Though not a slave to financial reports, I'm always interested and prepared to react to market changes. When I learn that demand for a particular product is on the rise and likely to continue its upward trajectory, I feel like it makes sense to buy now, while it's still affordable.
Today's lesson in agricultural commodities revolved around corn. A simple, sweet emblem of summer, grilled corn-on-the-cob is something I wish I could reasonably enjoy year-round. As I was pedaling home from a foothills ride, I found my enterprising young neighbors offering the following bargain-while-it-lasts: six ears for $3 or 12 ears for $6. Extrapolating from there, one could presumably purchase 18 ears for $9, but that's not the point.
Although there wasn't a volume discount, a quick web search unveiled a Bloomberg report indicating that demand for corn exports from the United States is on the rise, thanks in part to a hearty purchase from Egypt. Also, according to the Corn Market Review, a wet spring and field flooding could jeopardize total corn crop yield for this summer, which would also drive up prices. Furthermore, Wikinvest reminded me that most of the corn grown in this country is used to feed livestock or produce ethanol.
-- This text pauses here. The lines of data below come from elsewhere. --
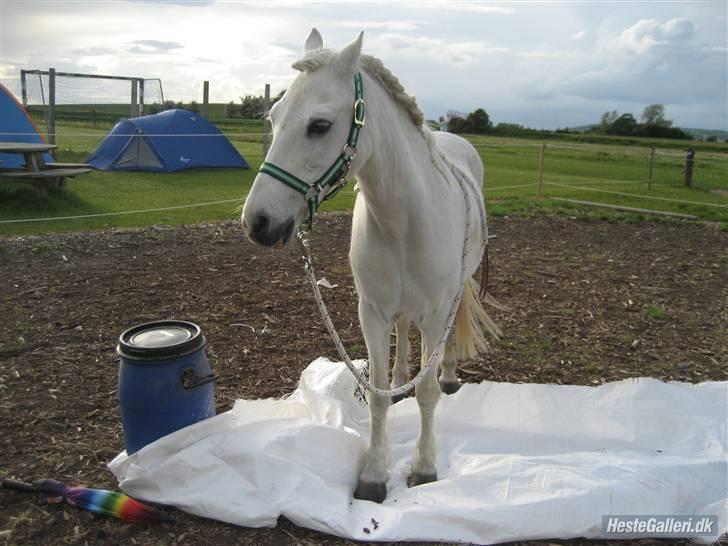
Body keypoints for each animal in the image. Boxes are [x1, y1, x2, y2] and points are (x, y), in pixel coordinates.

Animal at [242, 27, 498, 500]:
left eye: (319, 125)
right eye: (273, 117)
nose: (258, 222)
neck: (404, 222)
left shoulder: (437, 314)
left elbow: (428, 393)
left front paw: (424, 468)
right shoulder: (372, 313)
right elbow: (376, 394)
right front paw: (374, 476)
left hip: (453, 298)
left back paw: (450, 375)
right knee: (403, 332)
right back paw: (400, 380)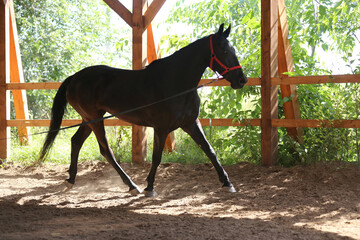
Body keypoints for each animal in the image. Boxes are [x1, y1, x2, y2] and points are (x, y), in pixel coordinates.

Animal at [39, 23, 248, 197]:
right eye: (224, 50)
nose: (242, 80)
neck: (176, 83)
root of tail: (74, 78)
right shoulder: (161, 128)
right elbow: (156, 157)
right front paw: (149, 187)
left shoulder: (190, 123)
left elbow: (209, 150)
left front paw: (227, 183)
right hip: (95, 119)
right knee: (106, 150)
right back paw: (132, 186)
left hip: (89, 119)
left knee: (76, 142)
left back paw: (71, 180)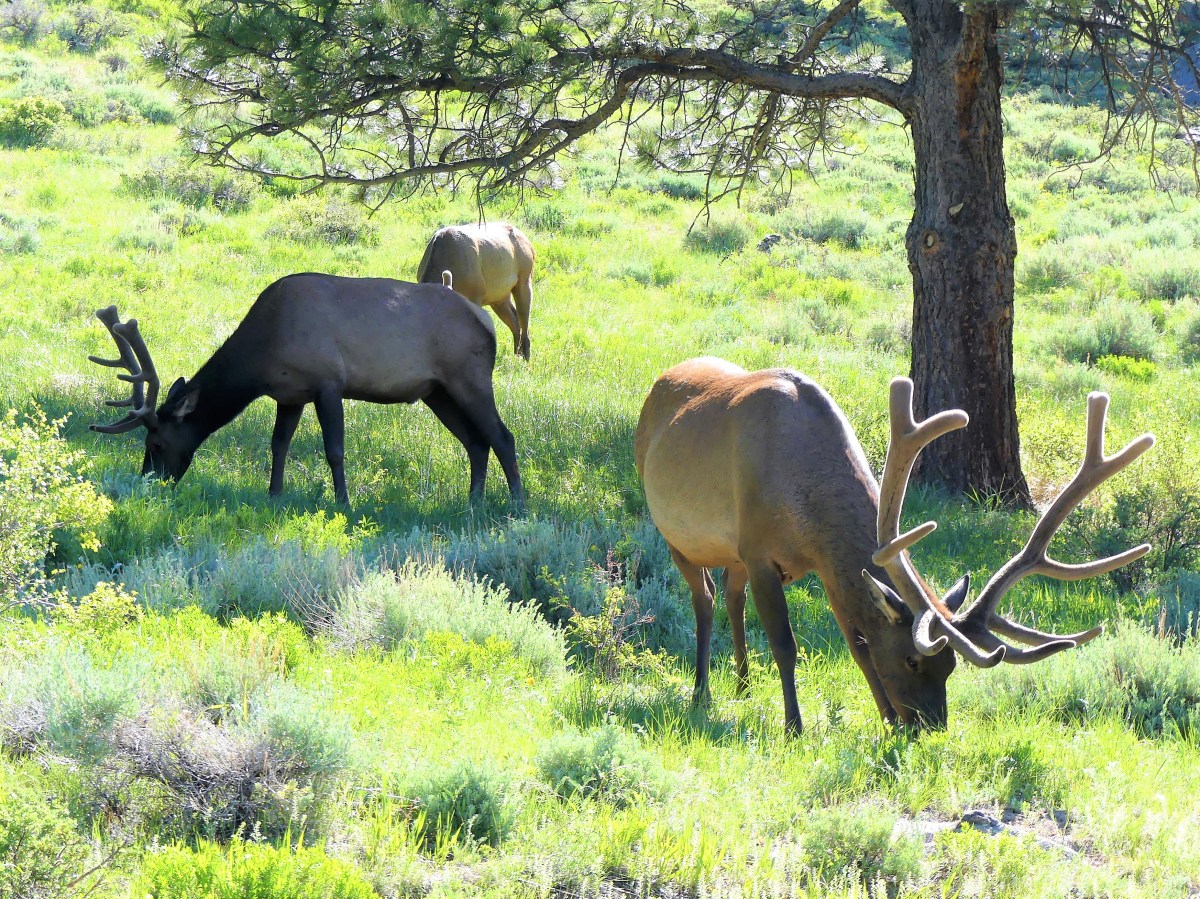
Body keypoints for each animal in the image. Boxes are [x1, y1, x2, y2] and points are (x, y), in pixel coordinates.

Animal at [88, 274, 524, 507]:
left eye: (157, 443)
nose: (148, 483)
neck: (263, 353)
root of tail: (486, 322)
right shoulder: (290, 394)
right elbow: (278, 445)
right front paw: (274, 495)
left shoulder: (328, 382)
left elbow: (334, 450)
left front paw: (343, 502)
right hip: (438, 391)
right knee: (476, 442)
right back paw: (473, 502)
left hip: (470, 376)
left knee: (503, 436)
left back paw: (517, 505)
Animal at [417, 223, 536, 361]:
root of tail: (530, 245)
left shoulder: (476, 296)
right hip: (499, 297)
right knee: (515, 323)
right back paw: (516, 358)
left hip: (525, 278)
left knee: (524, 323)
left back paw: (526, 360)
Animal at [634, 357, 1154, 734]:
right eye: (913, 658)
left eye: (950, 665)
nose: (930, 727)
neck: (805, 501)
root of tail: (659, 382)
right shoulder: (760, 551)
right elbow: (786, 645)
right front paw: (794, 728)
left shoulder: (821, 566)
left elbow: (859, 644)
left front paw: (884, 720)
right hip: (674, 532)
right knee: (705, 597)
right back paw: (701, 692)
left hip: (730, 553)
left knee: (730, 591)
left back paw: (742, 685)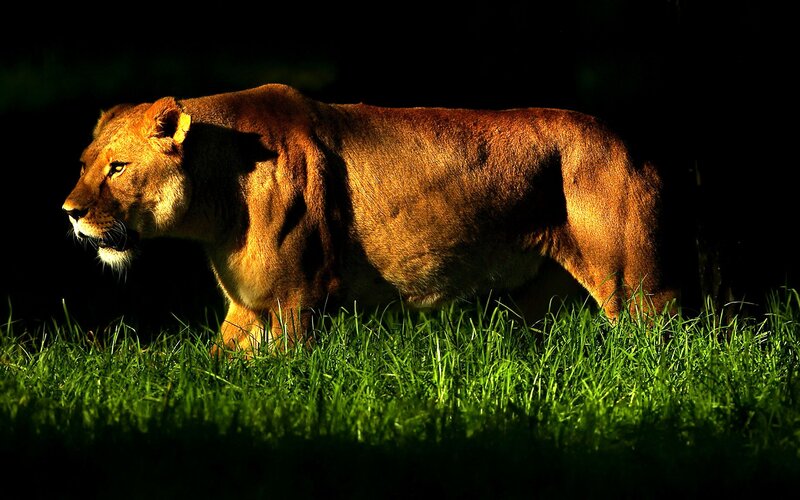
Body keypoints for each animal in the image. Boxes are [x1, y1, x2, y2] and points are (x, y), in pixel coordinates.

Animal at [63, 83, 678, 354]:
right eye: (84, 164)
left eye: (118, 168)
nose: (69, 214)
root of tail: (632, 144)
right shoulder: (248, 302)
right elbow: (215, 366)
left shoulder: (296, 298)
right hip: (538, 300)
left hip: (637, 287)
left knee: (665, 342)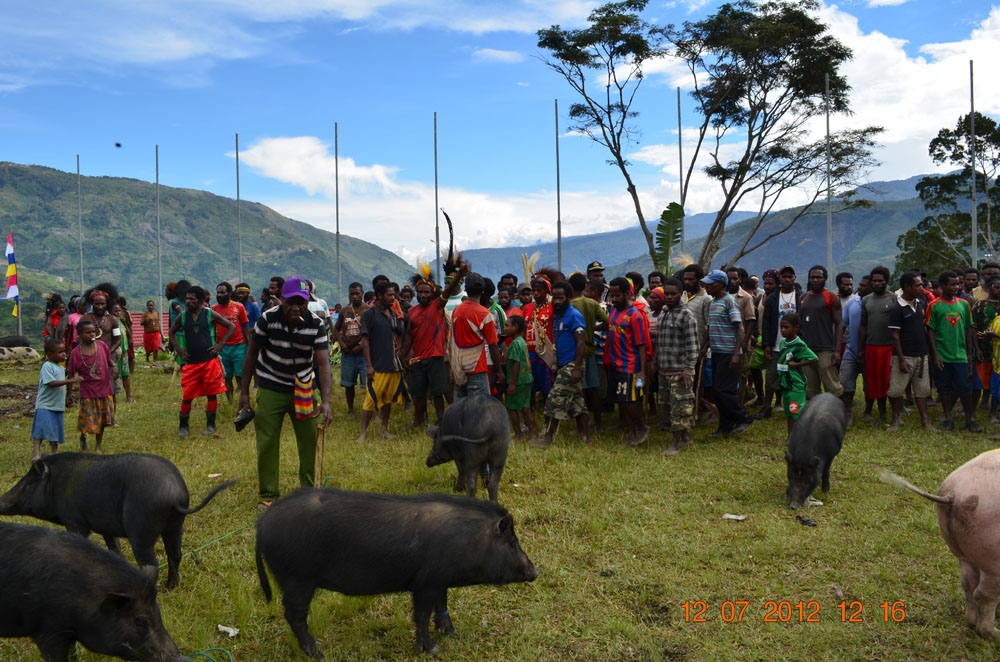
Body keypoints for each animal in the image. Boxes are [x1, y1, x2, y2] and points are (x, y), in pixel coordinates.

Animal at [0, 454, 234, 588]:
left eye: (29, 483)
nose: (1, 500)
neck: (57, 484)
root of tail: (176, 493)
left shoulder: (75, 522)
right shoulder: (106, 527)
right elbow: (115, 550)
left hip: (141, 528)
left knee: (151, 565)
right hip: (175, 525)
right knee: (175, 554)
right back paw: (170, 587)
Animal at [256, 488, 540, 660]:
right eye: (512, 542)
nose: (535, 570)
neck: (469, 538)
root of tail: (263, 523)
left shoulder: (439, 580)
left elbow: (442, 604)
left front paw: (452, 633)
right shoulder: (425, 583)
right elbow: (422, 614)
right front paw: (432, 649)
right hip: (296, 579)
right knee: (294, 615)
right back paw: (318, 654)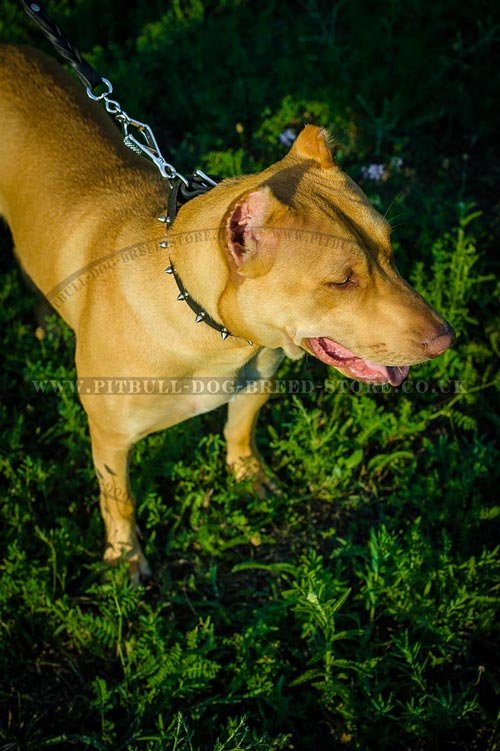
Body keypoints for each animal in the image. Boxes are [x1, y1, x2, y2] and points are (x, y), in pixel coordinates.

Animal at [0, 45, 454, 580]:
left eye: (391, 250)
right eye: (341, 281)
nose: (446, 339)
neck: (204, 328)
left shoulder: (256, 381)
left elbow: (239, 429)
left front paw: (250, 475)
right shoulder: (110, 438)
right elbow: (120, 500)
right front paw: (125, 557)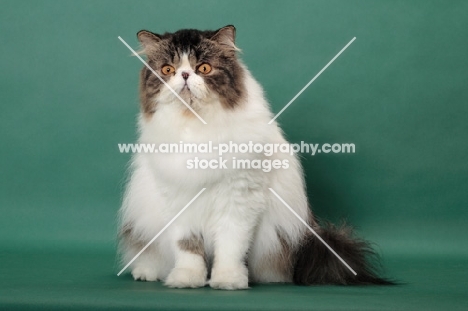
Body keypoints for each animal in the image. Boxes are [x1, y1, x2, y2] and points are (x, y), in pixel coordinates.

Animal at [118, 25, 392, 292]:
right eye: (168, 70)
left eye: (203, 68)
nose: (184, 75)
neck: (197, 126)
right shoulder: (178, 201)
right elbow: (187, 249)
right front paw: (186, 279)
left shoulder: (239, 199)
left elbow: (230, 247)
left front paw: (227, 280)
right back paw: (147, 272)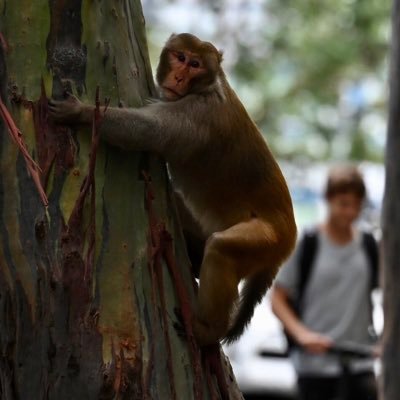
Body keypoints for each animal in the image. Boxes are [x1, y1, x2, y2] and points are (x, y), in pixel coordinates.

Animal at [48, 33, 296, 346]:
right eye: (180, 57)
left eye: (195, 65)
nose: (178, 76)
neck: (208, 86)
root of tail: (289, 237)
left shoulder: (195, 116)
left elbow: (147, 130)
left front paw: (82, 113)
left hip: (268, 241)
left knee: (222, 248)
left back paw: (207, 331)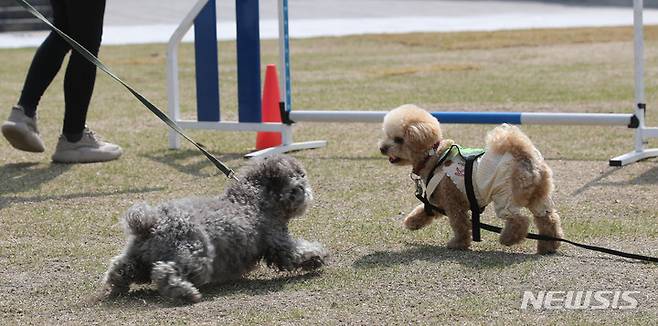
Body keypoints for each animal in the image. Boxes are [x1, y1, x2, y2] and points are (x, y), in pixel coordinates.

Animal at [102, 155, 328, 304]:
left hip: (139, 257)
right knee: (163, 272)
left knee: (122, 267)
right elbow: (299, 252)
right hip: (194, 257)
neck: (254, 198)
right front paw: (318, 257)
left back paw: (117, 285)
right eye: (299, 177)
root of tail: (151, 223)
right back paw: (186, 293)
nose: (307, 192)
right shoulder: (278, 243)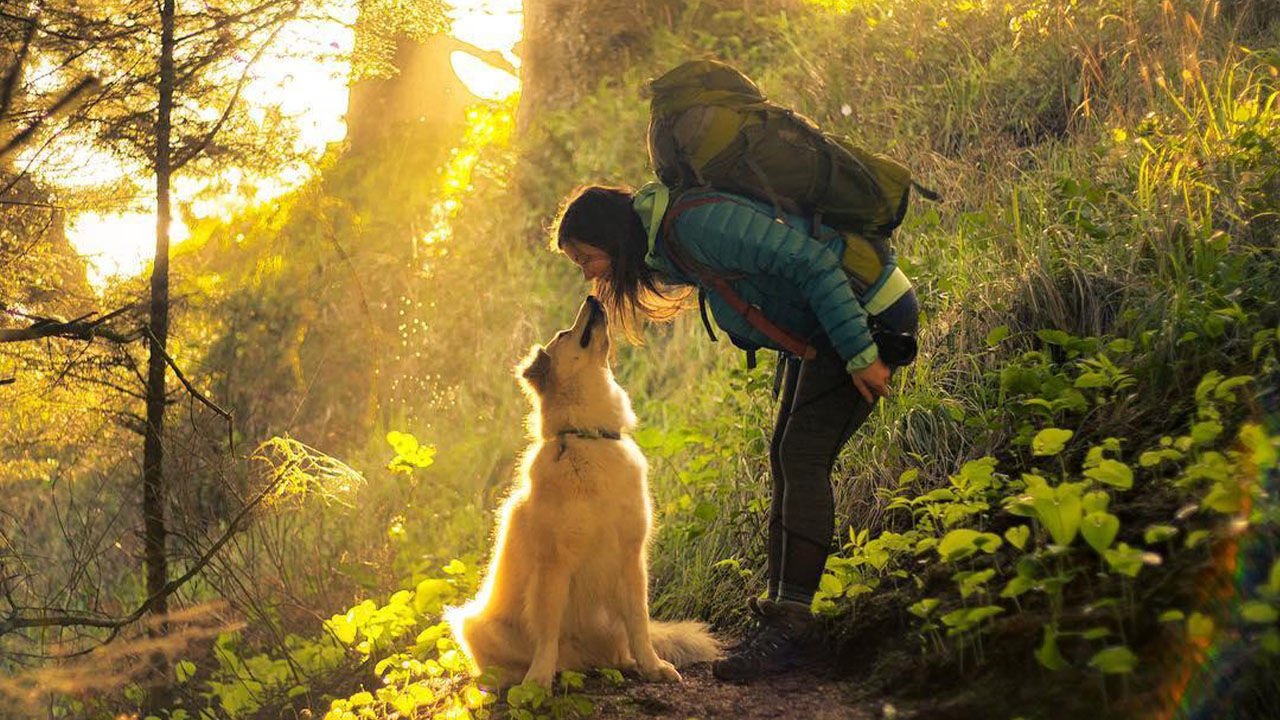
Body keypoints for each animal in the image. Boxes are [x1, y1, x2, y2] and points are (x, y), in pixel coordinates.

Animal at [445, 295, 721, 681]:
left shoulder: (631, 559)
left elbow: (639, 622)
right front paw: (538, 682)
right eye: (564, 334)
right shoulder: (554, 563)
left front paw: (652, 666)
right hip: (478, 625)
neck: (589, 439)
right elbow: (547, 631)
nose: (593, 297)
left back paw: (625, 664)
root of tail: (584, 662)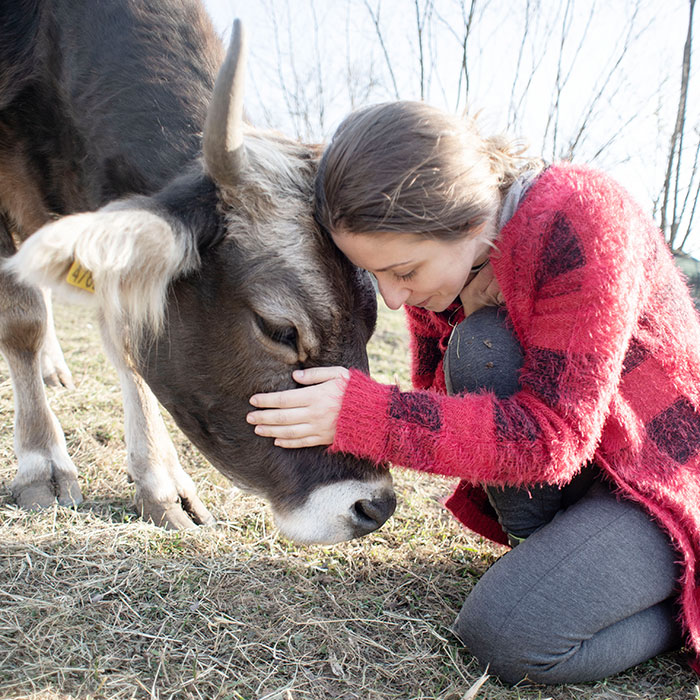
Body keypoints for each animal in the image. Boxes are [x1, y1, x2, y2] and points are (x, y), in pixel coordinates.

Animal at [0, 0, 396, 544]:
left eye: (372, 320)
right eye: (279, 329)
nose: (374, 506)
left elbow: (127, 338)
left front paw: (162, 482)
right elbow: (22, 320)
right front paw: (42, 464)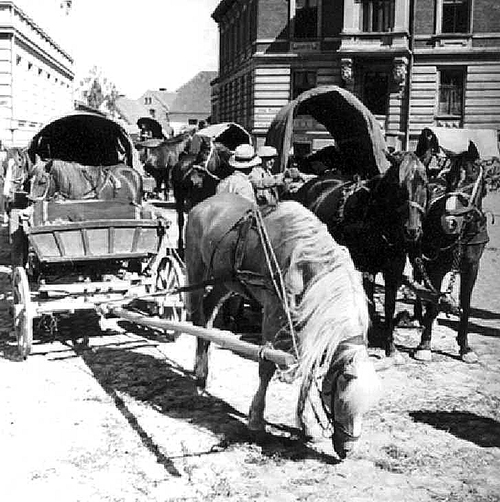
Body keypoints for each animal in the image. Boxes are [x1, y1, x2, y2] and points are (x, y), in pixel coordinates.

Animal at [186, 195, 380, 458]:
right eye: (340, 397)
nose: (348, 450)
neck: (303, 259)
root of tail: (204, 204)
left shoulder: (308, 324)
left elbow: (308, 371)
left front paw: (306, 424)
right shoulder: (273, 314)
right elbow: (266, 368)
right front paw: (256, 422)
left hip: (224, 282)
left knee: (208, 313)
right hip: (196, 272)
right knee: (198, 318)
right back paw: (199, 373)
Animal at [294, 153, 428, 360]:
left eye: (424, 183)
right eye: (399, 186)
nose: (412, 230)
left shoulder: (393, 269)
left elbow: (389, 306)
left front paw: (390, 347)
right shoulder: (367, 268)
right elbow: (369, 304)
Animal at [410, 139, 488, 362]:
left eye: (472, 174)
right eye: (449, 177)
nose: (450, 221)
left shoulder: (472, 268)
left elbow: (466, 305)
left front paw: (465, 347)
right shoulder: (437, 267)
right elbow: (434, 299)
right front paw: (424, 346)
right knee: (418, 280)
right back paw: (419, 316)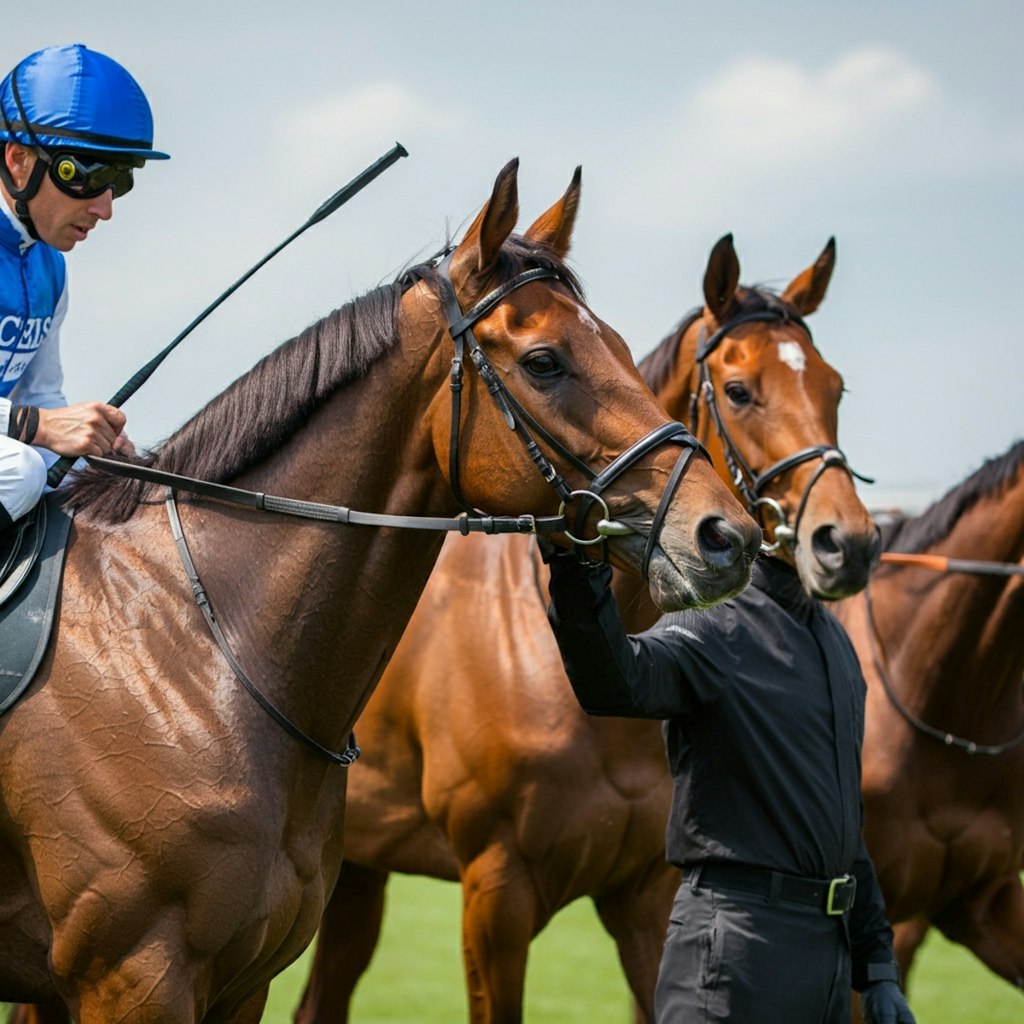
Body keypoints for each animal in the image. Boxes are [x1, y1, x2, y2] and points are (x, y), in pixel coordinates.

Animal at [0, 163, 761, 1019]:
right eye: (544, 361)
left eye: (626, 350)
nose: (725, 535)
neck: (194, 655)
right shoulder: (134, 976)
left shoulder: (242, 978)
But corn is for human consumption, not for cows, which are ruminants and therefore not designed to consume grains. Also, corn should be eaten before it morphs into its highly processed evil cousin, high-fructose corn syrup. Read The Omnivore's Dilemma by Michael Pollan.
That did it for me. It was time to buy, and in so doing, support the next generation of agricultural entrepreneurs and keep corn where it belongs: my human mouth.